任务列表:
#1 根据关于利玛窦与佛教的文段，用一到三句话说明利玛窦在理解佛教教义上为什么有很多缺憾。
#2 请从关于利玛窦与佛教的文段最后一句之后续写下去。

文化间的差异造成了天主教与佛教不可逾越的鸿沟。正像斯宾格勒所说“两种不同的文化,各自存在于自己精神的孤寂中,被一条不可逾越的深渊隔开了。”[25]被隔开的文化的交流并不是一帆风顺的,利玛窦最终选择了一条“补儒易佛”的文化传教路线,把天主教与佛教的矛盾凸显出来。[26]这种文化的差异性也使得利玛窦在理解佛教教义上,有很多缺憾,“由于他……并不理解佛性体现于万物中的观念,更不明白佛教徒视万事万物为一体,且可将此移至意识之中的信念,是利玛窦成为佛教和道教不可调和的敌人”。[27]利玛窦与三淮的辩论,与袾宏等人论战,其批判主要集中在佛教的教义和礼仪等方面。所以说,利氏对佛教的批判是一种直观的、不深入的、简单的以基督教的立场为基点的批判。

数据摘录:

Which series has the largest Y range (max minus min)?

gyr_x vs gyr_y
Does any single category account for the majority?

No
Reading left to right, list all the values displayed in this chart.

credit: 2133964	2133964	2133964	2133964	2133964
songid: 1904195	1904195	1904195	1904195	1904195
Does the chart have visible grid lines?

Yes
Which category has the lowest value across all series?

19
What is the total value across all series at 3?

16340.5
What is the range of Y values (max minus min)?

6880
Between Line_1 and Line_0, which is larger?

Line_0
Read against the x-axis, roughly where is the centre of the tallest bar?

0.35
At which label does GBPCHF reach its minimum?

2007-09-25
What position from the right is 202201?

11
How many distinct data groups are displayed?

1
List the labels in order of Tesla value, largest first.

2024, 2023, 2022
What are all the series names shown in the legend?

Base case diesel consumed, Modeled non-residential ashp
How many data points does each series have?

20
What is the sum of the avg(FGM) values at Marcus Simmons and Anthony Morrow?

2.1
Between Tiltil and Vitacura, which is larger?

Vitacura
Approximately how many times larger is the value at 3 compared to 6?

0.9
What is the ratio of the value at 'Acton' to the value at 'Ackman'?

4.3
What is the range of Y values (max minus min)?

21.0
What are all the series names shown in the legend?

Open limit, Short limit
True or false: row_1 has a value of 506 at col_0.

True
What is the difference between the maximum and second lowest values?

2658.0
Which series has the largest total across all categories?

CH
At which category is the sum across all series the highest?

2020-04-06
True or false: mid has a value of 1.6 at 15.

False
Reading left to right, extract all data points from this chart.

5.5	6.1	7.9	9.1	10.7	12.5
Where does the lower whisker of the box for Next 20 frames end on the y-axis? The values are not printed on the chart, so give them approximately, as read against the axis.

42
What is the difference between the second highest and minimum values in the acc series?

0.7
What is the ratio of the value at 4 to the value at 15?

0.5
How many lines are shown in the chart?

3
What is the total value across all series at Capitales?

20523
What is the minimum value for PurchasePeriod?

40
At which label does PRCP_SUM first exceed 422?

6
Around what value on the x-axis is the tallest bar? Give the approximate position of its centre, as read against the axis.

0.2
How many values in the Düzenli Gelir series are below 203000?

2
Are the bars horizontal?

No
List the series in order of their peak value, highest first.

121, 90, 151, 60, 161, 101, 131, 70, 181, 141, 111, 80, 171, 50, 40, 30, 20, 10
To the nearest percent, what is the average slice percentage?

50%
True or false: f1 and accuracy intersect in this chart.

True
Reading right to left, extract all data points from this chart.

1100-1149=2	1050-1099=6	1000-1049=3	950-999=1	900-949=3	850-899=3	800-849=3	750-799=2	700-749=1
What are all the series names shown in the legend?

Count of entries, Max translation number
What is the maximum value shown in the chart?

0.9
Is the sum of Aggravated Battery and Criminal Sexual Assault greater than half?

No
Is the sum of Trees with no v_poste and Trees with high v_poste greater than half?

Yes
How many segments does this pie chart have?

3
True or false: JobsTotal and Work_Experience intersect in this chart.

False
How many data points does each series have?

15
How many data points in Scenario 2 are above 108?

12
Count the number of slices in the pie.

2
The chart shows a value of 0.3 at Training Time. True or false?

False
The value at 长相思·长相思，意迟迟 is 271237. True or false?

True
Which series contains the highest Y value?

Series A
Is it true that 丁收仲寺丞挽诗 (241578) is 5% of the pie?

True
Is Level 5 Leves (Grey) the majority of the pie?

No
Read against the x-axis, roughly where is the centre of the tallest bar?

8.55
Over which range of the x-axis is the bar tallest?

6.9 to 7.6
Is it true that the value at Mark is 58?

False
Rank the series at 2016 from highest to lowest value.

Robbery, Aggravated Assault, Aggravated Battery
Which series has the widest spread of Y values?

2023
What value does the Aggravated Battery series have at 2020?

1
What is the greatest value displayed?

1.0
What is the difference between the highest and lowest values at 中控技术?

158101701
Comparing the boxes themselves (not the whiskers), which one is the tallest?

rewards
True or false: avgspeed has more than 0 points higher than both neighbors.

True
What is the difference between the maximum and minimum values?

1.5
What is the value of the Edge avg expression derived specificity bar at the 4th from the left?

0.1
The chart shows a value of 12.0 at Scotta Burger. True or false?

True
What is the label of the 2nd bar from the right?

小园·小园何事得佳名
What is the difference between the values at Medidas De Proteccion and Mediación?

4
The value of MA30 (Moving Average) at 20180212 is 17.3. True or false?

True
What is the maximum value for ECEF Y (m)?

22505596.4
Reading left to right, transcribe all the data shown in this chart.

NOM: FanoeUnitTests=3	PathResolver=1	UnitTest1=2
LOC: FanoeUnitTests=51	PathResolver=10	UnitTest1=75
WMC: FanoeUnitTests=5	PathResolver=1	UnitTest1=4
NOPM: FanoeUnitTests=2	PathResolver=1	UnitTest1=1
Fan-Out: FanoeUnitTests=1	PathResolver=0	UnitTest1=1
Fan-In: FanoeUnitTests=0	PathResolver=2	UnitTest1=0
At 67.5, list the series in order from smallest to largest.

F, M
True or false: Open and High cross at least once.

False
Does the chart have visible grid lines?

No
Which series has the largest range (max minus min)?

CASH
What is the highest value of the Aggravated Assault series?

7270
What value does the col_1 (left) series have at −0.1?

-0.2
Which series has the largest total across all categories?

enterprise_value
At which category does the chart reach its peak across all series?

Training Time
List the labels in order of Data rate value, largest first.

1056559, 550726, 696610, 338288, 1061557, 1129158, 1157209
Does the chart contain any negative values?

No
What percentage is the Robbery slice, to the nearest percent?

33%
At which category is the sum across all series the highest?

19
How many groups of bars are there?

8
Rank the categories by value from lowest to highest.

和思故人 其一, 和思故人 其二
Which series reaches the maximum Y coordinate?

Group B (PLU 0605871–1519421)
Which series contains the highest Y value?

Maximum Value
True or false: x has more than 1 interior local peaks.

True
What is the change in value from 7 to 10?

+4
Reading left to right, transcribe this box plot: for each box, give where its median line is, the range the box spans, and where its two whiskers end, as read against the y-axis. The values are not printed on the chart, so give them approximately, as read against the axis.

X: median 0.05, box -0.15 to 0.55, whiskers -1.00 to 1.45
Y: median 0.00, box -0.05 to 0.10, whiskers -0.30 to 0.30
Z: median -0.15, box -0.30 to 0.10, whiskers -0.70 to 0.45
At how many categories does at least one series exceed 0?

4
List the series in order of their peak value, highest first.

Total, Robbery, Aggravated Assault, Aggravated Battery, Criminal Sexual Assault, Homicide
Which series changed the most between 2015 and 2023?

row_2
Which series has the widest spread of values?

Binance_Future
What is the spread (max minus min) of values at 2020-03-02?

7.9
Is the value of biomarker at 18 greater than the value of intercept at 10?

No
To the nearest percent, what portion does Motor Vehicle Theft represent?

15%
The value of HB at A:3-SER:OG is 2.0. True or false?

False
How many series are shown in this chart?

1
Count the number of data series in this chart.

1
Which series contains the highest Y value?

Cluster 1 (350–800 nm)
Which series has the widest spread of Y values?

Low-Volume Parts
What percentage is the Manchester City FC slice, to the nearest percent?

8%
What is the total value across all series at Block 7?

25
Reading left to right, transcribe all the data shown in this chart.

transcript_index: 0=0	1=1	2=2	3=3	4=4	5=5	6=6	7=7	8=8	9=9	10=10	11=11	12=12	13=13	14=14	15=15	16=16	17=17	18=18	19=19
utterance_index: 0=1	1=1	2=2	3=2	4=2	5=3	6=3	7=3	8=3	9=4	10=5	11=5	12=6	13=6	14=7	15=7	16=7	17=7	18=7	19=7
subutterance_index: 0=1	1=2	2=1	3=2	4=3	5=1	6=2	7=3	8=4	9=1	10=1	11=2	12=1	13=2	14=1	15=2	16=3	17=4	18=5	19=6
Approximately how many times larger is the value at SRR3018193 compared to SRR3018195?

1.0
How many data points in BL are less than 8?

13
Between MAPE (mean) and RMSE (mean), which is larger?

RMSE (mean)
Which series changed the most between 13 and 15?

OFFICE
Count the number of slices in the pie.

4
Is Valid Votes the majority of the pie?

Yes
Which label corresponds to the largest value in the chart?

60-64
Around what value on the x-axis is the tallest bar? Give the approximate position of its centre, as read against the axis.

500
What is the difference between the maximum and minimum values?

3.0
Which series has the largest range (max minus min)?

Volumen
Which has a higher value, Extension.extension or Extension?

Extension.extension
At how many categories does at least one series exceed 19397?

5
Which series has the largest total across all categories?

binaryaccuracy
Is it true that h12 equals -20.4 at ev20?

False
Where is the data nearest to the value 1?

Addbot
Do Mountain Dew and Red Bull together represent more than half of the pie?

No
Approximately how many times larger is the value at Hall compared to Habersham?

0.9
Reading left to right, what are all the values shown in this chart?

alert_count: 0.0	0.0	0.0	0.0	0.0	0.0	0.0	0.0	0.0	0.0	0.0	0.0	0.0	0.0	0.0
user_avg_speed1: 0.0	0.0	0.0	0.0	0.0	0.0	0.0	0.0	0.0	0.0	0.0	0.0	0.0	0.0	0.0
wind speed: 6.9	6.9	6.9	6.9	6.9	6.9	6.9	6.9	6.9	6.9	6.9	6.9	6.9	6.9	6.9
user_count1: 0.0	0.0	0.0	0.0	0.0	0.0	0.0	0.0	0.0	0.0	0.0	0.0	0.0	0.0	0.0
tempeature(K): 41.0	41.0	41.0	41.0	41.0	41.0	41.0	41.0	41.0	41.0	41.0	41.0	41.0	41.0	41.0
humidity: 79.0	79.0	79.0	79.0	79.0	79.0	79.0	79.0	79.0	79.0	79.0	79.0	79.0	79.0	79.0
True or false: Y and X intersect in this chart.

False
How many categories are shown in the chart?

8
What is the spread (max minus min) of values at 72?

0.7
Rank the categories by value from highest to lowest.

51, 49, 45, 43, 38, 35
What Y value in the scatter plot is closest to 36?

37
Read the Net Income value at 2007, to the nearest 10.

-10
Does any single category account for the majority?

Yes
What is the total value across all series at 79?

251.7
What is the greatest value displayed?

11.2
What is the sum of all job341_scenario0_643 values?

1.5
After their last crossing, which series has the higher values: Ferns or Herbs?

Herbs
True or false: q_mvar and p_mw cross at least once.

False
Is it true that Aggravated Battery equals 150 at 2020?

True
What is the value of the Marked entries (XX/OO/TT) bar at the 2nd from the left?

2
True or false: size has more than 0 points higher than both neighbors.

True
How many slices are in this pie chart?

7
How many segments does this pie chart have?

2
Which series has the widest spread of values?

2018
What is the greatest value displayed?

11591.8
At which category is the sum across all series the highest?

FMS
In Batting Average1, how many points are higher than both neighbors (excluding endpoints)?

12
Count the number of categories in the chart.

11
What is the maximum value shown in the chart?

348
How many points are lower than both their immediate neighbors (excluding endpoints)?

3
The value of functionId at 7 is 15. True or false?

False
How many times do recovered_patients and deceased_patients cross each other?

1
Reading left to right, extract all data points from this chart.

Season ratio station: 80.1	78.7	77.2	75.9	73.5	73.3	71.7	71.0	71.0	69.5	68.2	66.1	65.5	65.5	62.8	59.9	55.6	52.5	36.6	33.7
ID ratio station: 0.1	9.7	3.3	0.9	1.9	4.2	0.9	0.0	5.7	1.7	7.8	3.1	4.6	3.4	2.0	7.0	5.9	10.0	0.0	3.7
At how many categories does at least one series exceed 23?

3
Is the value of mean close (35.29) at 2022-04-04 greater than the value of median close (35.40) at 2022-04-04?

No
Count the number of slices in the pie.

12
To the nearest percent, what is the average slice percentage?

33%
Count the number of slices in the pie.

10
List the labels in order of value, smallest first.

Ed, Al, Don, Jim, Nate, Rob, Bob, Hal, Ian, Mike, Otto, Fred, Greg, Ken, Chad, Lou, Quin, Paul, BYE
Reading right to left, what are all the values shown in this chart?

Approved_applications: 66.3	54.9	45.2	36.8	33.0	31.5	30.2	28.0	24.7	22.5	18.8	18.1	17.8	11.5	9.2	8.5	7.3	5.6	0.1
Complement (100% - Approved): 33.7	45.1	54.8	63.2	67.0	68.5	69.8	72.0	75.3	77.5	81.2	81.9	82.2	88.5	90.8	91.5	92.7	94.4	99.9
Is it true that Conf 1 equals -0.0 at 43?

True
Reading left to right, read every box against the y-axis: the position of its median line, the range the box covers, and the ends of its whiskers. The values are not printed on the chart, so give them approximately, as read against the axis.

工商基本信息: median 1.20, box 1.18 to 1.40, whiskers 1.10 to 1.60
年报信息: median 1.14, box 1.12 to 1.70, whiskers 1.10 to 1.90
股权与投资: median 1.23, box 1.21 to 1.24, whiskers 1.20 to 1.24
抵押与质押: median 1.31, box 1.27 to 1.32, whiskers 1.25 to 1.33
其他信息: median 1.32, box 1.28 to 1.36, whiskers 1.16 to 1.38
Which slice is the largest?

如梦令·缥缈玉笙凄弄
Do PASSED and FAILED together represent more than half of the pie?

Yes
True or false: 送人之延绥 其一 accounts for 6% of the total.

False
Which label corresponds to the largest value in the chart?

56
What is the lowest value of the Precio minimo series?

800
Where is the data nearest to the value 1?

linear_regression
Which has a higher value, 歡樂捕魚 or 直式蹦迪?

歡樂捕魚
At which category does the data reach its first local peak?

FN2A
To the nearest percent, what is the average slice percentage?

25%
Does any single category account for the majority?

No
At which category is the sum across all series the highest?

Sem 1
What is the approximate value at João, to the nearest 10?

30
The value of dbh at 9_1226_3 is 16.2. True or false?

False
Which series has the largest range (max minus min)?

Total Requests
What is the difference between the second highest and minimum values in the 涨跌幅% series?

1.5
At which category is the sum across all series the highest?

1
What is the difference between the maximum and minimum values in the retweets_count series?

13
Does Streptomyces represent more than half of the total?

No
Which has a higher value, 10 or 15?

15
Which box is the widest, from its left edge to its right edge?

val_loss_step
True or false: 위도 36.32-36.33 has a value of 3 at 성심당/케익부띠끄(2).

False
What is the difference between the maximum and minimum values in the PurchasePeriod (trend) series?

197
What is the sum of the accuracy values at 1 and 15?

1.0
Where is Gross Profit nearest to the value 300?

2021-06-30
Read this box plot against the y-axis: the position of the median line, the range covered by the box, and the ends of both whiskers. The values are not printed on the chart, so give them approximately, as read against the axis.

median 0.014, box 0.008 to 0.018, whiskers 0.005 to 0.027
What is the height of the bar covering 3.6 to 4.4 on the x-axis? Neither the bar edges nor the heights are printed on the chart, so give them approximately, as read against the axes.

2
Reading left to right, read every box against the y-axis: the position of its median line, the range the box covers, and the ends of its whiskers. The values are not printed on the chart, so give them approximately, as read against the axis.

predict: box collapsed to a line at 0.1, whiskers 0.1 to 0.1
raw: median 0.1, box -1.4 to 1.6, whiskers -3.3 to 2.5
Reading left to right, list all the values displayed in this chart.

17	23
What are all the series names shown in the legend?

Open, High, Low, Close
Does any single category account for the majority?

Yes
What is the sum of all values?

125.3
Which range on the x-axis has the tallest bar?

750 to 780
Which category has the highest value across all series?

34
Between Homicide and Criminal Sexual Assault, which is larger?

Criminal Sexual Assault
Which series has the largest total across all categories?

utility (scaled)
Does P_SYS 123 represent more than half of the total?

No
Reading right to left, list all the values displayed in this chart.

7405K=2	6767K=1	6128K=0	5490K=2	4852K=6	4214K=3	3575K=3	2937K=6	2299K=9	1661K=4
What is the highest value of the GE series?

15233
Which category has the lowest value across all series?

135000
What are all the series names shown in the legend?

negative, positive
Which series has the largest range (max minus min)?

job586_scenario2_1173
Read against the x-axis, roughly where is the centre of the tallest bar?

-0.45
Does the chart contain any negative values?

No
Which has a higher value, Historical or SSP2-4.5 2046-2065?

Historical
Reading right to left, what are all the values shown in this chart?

依次作答:
#1 文段指出，这是天主教与佛教之间的文化差异造成的。引文具体说明，他并不理解佛性体现于万物中的观念，也不明白佛教徒视万事万物为一体、且可将此移至意识之中的信念。

#2
传教士所确定的“补儒驱佛”策略是利氏排斥佛教的指导方针。“他却毫不掩饰地对佛教表示反感。也许这一态度追本溯源至耶酥会为布道而确定的策略性警句‘补儒驱佛”。[28]作为一名虔诚地执行其传教使命的传教士,利玛窦对佛教似乎有一种本能的拒斥,因为佛教是一种正式的宗教,拥有最多的信众和教徒,而佛教徒在他看来都是偶像崇拜者,利玛窦把佛教视作天主教在中国的对手。其他宗教,如道教,因其竞争力小而较少受到利玛窦的激烈排斥[29],如能对佛教的批判获得成功,则必然会扩大基督教在华影响,起到其他宗教批判所起不到的作用。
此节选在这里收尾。